Secret Path Lesson Plans

Source: The Manitoba Teachers’ Society

Focus: Elementary and Secondary

Summary: In October 2016, Gord Downie and Jeff Lemire formally launched the Secret Path, a book and CD which chronicles the story of Chanie Wenjack, a 12-year-old boy who died after running away from Residential school in the 1960s.

As part of our ongoing commitment to engage teachers in reconciliation work, the Manitoba Teachers’ Society recently assembled a group of Indigenous and non-Indigenous teachers from across the province to discuss and explore the Secret Path and to create lesson and unit plans to support the use of this resource for the teaching about Residential schools in Manitoba classrooms.

Indigenous Heroes of Reconciliation: English Language Arts – Grade 10 Albert

Source: LearnAlberta.ca

Focus: Grade 10

Summary: This sample lesson plan supports Education for Reconciliation through the inclusion of First Nations, Métis, and Inuit perspectives; role models; and contemporary contributions, with learning outcomes identified in the current Alberta programs of study for Grade 10 in English language arts, social studies, and drama.
Each sample lesson plan includes content(s) or context(s) related to one or more of the following aspects of Education for Reconciliation:

  • diverse perspectives and ways of knowing of First Nations, Métis, or Inuit, including values, traditions, kinship, language, and ways of being;
  • understandings of the spirit and intent of treaties; or
  • residential schools’ experiences and resiliency.

Links and relevant information in Guiding Voices: A Curriculum Development Tool for Inclusion of First Nations, Métis, and Inuit Perspectives throughout Curriculum and Walking Together: First Nations, Métis and Inuit Perspectives in Curriculum are provided to support understandings of First Nations, Métis, or Inuit ways of knowing. Both online resources are accessed through LearnAlberta.ca.

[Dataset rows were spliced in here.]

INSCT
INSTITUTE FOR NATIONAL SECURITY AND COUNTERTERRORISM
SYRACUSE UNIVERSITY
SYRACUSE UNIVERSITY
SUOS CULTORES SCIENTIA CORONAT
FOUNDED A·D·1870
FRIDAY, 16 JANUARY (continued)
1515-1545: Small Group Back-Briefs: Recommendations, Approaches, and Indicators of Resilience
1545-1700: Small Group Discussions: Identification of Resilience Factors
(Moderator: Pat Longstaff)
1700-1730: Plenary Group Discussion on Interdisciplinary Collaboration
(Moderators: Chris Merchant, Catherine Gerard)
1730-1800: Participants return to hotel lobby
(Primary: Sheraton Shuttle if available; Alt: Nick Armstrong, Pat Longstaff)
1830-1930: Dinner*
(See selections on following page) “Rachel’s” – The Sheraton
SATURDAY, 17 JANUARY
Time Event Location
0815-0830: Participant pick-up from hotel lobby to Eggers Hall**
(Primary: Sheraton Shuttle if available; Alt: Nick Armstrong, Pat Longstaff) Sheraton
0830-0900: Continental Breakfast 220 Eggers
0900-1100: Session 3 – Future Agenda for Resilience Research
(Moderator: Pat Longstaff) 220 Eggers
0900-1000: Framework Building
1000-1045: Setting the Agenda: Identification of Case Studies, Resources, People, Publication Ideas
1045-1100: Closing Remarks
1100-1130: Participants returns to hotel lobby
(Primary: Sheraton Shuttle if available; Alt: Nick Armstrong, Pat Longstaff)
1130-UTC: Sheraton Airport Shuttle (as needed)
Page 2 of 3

This sample lesson plan is best supported by a cross-disciplinary approach as it will enhance learning opportunities for students to explore concepts and content.

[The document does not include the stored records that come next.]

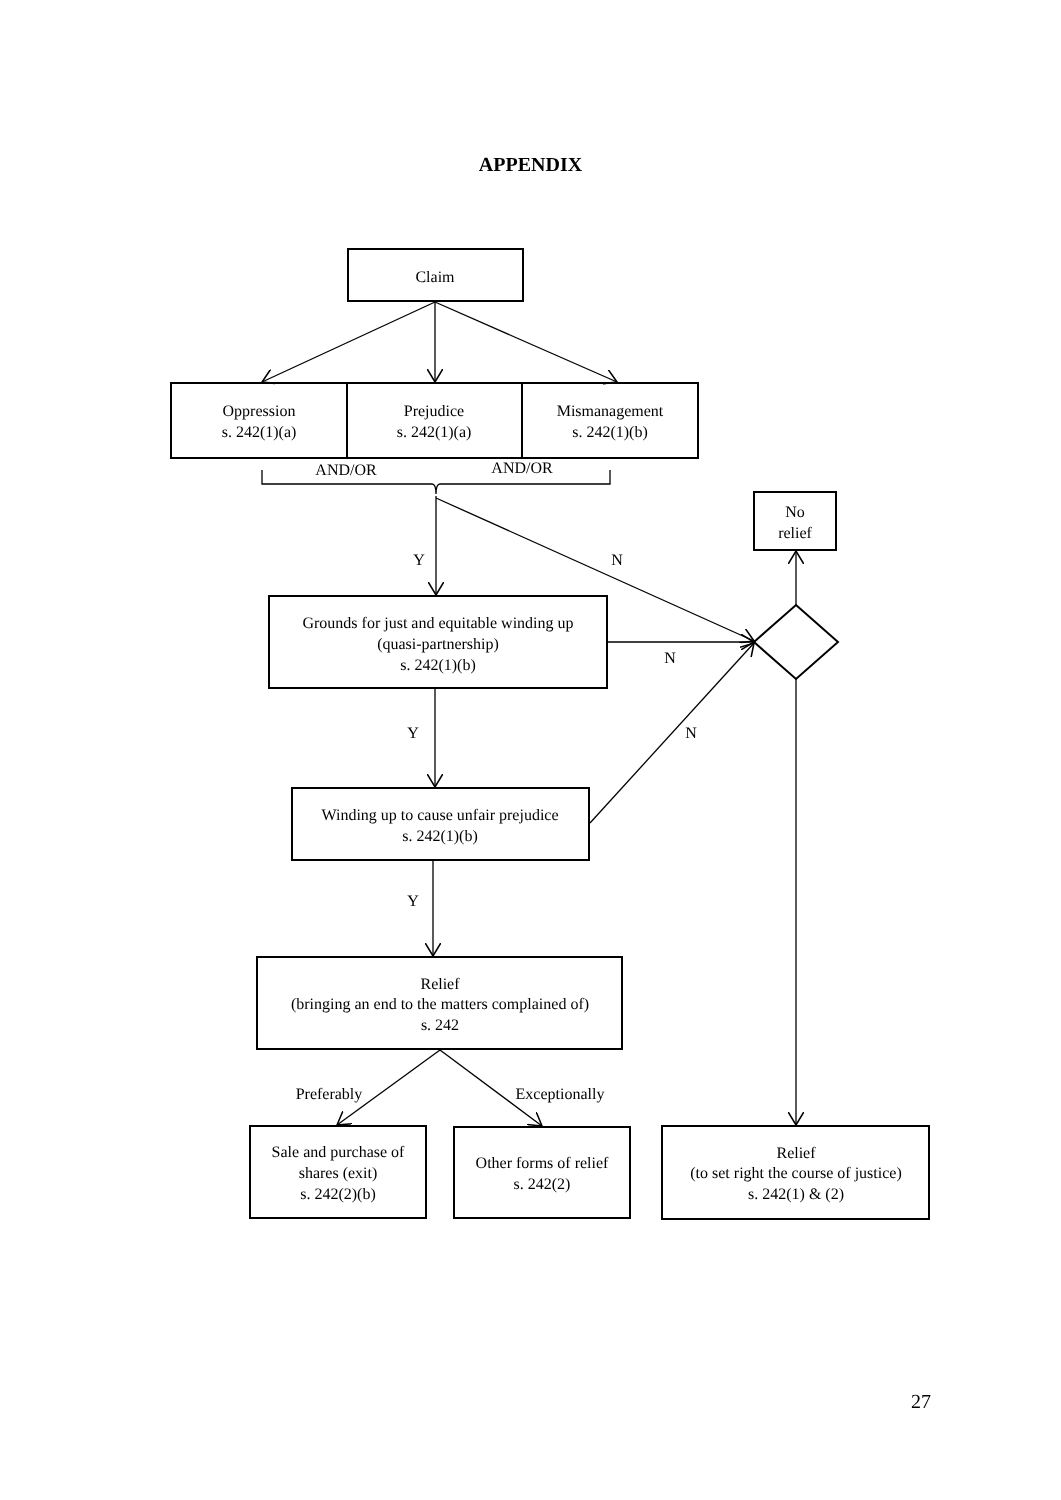APPENDIX
Claim
Oppression
s. 242(1)(a)
Prejudice
s. 242(1)(a)
Mismanagement
s. 242(1)(b)
AND/OR
AND/OR
No
relief
Y
N
Grounds for just and equitable winding up
(quasi-partnership)
s. 242(1)(b)
N
Y
N
Winding up to cause unfair prejudice
s. 242(1)(b)
Y
Relief
(bringing an end to the matters complained of)
s. 242
Preferably
Exceptionally
Sale and purchase of
shares (exit)
s. 242(2)(b)
Other forms of relief
s. 242(2)
Relief
(to set right the course of justice)
s. 242(1) & (2)
27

Leaving It All Behind: Relocation of the Mashuau Innu

Source: Historica Canada

Focus – Grades 9-10

Summary: Students will be required to conduct research on the relocation of the Mushuau Innu from coastal Labrador to the settled location of Davis Inlet. Students will examine the reasons why the federal government chose this course of action. In addition, students will study the effects the forced relocation had on the Innu community.

Social Studies – Alberta

Source: Alberta Education

Focus: Grades 9-10

Summary: This sample lesson plan supports Education for Reconciliation through the inclusion of First Nations, Métis, and Inuit perspectives and experiences, with learning outcomes identified in the current Alberta programs of study for high school social studies and art.

This sample lesson plan includes content(s) or context(s) related to one or more of the following aspects of Education for Reconciliation:

  • diverse perspectives and ways of knowing of First Nations, Métis, or Inuit, including values, traditions, kinship, language, and ways of being;
  • understandings of the spirit and intent of treaties; or
  • residential schools experiences and resiliency.

Links and relevant information in Guiding Voices: A Curriculum Development Tool for Inclusion of First Nations, Métis and Inuit Perspectives Throughout Curriculum and Walking Together: First Nations, Métis and Inuit Perspectives in Curriculum are provided to support understandings of First Nations, Métis, or Inuit ways of knowing. Both online resources are accessed through LearnAlberta.ca.